Likability matters in elections

In the landmark obscenity case Jacobellis v. Ohio, Supreme Court Justice Potter Stewart famously refused to define which level of “hard-core pornography” passed the point of constitutional protection.

“I shall not today attempt further to define the kinds of material I understand to be embraced within that shorthand description; and perhaps I could never succeed in intelligibly doing so,” Stewart wrote. “But I know it when I see it, and the motion picture involved in this case is not that.”

Likability mirrors obscenity in this sense. It doesn’t manifest itself in the same way across candidates, but you know it when you see it.

Hillary Clinton was not likable. It cost her the 2008 presidential primary, where she lost to one of the most annoyingly likable and charming candidates in modern American political history.

Elizabeth Warren is not likable. Her political passion looks earnest, especially based on her personal background and foray into public life, but from her “goin’ get her a beer” and hackneyed selfie videos, every stunt the Massachusetts senator and presidential hopeful pulls feels like a came straight of a can, packaged by a focus group.

Employing a lazy feminist trope, Annie Linskey and David Weigel at the Washington Post have chalked up the anti-Warren sentiment to sexism.

“But even as Rep. Nancy Pelosi (D-Calif.) was elected House speaker on Wednesday, the women looking at White House campaigns continue to shoulder gendered criticism and demands not placed on their male counterparts,” the pair write. “To be strong but not too tough; to be assertive without being pushy, lest voters turn away for reasons that they may not acknowledge are sexist but that researchers say are.”

Needless to say, this is hogwash for two main reasons.

First off, likability has plagued male politicians as long as America has existed. Aaron Burr found himself increasingly alienated almost solely due to his perceived opportunism and lack of likability. Most of the 2016 Republican primary centered around personality rather than policy.

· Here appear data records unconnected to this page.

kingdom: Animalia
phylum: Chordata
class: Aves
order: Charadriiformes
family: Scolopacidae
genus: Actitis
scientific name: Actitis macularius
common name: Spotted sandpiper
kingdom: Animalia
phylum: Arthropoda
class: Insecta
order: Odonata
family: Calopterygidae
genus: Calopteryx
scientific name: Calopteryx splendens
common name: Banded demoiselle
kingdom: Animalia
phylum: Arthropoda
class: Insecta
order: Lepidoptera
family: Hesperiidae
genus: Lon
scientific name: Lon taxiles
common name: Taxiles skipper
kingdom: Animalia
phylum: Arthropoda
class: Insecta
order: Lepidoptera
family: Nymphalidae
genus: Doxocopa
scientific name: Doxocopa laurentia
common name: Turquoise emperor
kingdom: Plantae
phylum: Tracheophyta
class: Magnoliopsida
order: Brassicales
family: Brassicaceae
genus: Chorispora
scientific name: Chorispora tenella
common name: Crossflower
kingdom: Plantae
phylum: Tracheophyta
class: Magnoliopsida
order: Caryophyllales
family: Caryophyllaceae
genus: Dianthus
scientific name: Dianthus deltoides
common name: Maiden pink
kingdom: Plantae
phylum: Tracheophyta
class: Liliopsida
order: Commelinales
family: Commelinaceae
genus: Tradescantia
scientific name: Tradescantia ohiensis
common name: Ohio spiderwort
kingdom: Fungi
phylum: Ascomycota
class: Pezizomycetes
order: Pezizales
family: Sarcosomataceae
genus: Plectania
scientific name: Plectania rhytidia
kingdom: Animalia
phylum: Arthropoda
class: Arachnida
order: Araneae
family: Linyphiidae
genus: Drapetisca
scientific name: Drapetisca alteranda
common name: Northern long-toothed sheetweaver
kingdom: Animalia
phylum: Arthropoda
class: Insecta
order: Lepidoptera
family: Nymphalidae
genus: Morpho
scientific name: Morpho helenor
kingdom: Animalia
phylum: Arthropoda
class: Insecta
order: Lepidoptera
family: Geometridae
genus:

Just as former President Barack Obama’s likability covered for his unique lack of experience, Sen. Ted Cruz’s lack of likability possibly cost him the 2016 presidential primary. In a piece titled “Anyone but Ted Cruz,” New York Times columnist Frank Bruni explicitly cited the fact that on a personal level colleagues “dislike him” as a boon against his presidential candidacy. And so long as politics rely on representatives to vote on the behalf of the people, personal charisma, apparent integrity, and likability will always play a key role in elections.

Second, if anti-Warren animus could be solely attributed to sexism, then how could you possibly explain the number of Democratic women whose celebrity has exploded overnight?

Take Sen. Amy Klobuchar, D-Minn., whose resume is arguably even more “tough,” “pushy,” and opportunistic than Warren’s. Klobuchar cut her teeth in corporate law and has spent over a decade in the Senate. She’s just as white as Warren and doesn’t hold back on the Senate Judiciary Committee. But she has the “it” factor. She’s likable. She might be the only Democrat who improved her political capital during the Brett Kavanaugh hearings.

And how about Rep. Alexandria Ocasio-Cortez, D-N.Y.? She may tout idiotic and catastrophic economic policies, but she’s also likable. Likability doesn’t manifest itself the same way in different people. It’s why, when Ocasio-Cortez puts out an Instagram live video, she seems like the kind of millennial you might actually want to brunch with. When Warren does it, you can’t help but cringe.

You can’t define or quantify it, or develop a one-size-fits all model, or pull it out of thin air. But you know likability when you see it. Warren ain’t it, and it isn’t because she’s a woman.